THE RECORDS Start Marker

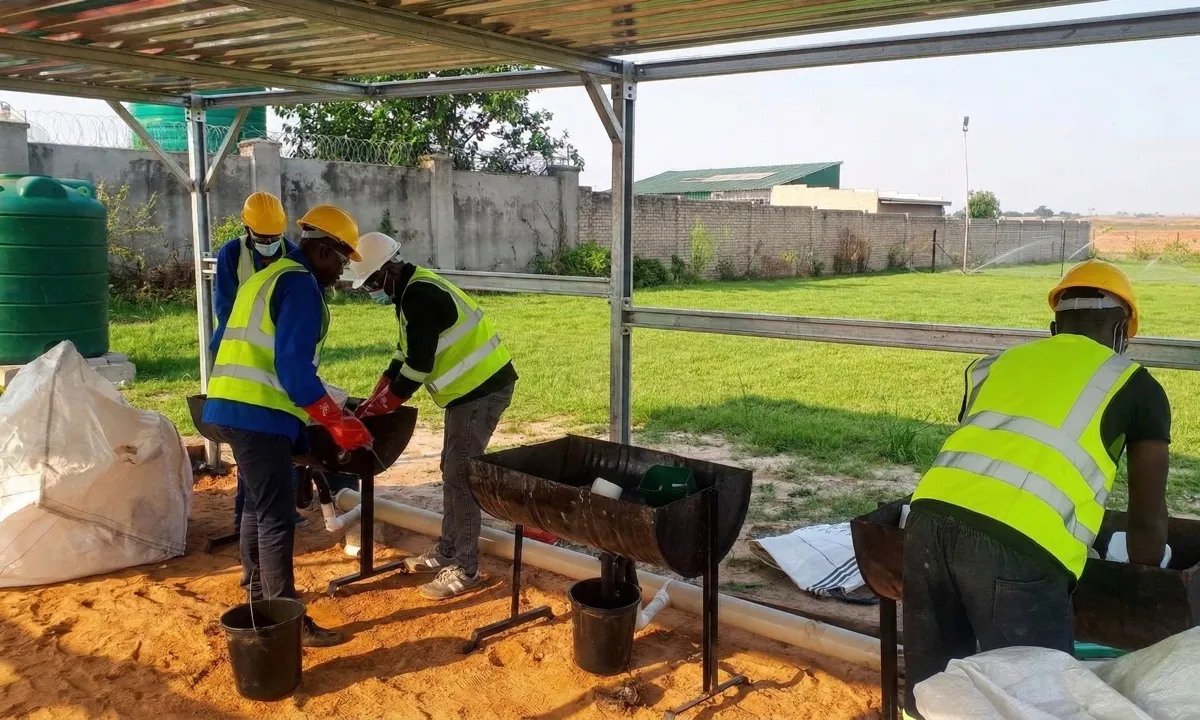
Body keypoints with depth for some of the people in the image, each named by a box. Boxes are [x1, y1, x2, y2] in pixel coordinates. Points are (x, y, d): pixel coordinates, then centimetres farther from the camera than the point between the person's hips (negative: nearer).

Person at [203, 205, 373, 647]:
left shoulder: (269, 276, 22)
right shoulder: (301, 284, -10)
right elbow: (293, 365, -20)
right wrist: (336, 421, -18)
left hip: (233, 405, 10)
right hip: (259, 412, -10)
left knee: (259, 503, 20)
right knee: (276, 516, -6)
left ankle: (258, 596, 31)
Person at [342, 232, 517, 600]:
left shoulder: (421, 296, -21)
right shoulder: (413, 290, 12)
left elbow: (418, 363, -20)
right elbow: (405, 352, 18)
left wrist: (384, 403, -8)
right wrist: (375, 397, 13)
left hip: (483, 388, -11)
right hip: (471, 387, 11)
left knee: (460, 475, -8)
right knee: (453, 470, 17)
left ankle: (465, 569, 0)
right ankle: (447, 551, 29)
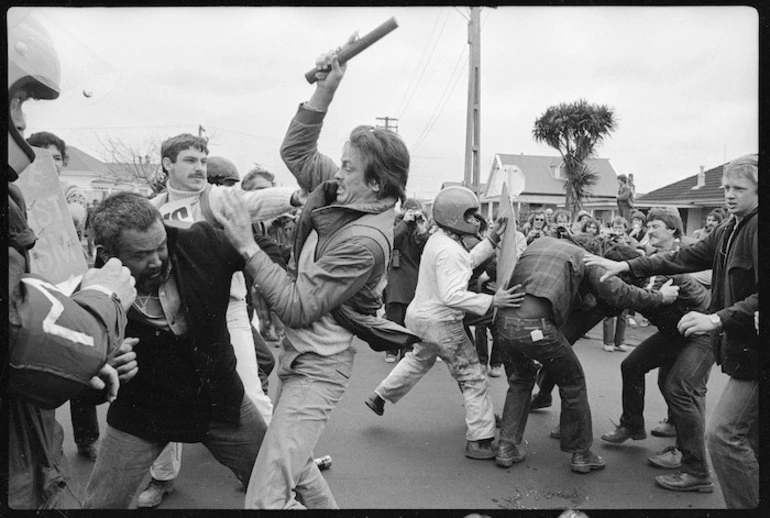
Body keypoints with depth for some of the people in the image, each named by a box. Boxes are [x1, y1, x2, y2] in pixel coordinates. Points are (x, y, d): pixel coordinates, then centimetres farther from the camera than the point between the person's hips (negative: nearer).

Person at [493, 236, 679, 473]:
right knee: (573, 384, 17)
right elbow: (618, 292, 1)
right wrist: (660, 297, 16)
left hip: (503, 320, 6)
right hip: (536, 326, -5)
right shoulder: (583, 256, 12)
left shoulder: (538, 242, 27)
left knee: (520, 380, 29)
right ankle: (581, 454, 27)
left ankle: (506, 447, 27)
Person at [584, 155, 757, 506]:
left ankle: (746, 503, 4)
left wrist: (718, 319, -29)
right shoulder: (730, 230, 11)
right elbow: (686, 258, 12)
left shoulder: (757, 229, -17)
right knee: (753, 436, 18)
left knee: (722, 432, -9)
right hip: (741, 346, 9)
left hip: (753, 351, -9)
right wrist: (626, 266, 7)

THE RECORDS End Marker
THE RECORDS Start Marker

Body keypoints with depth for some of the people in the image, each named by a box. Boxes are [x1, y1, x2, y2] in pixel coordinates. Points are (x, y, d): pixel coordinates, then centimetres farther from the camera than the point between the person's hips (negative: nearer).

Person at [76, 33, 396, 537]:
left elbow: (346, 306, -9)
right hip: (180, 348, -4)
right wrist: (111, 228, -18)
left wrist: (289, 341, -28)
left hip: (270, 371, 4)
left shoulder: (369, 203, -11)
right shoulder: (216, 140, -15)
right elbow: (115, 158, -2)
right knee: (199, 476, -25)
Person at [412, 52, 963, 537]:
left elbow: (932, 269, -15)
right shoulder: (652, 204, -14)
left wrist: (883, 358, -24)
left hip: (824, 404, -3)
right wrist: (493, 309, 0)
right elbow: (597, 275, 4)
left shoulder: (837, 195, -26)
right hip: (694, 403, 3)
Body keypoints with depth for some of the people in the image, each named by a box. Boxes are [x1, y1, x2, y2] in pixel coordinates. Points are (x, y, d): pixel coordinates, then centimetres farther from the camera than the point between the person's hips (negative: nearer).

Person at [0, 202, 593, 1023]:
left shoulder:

THE RECORDS End Marker

EXERCISE DETAILS ▸ Return every line of the records above, unchanged, from the line containing "right shoulder: (730, 230, 11)" down to the line containing "right wrist: (626, 266, 7)", both of those lines included.

FINAL ANSWER ▸
right shoulder: (730, 230, 11)
right elbow: (686, 258, 12)
left shoulder: (757, 229, -17)
right knee: (753, 436, 18)
left knee: (722, 432, -9)
right hip: (741, 346, 9)
left hip: (753, 351, -9)
right wrist: (626, 266, 7)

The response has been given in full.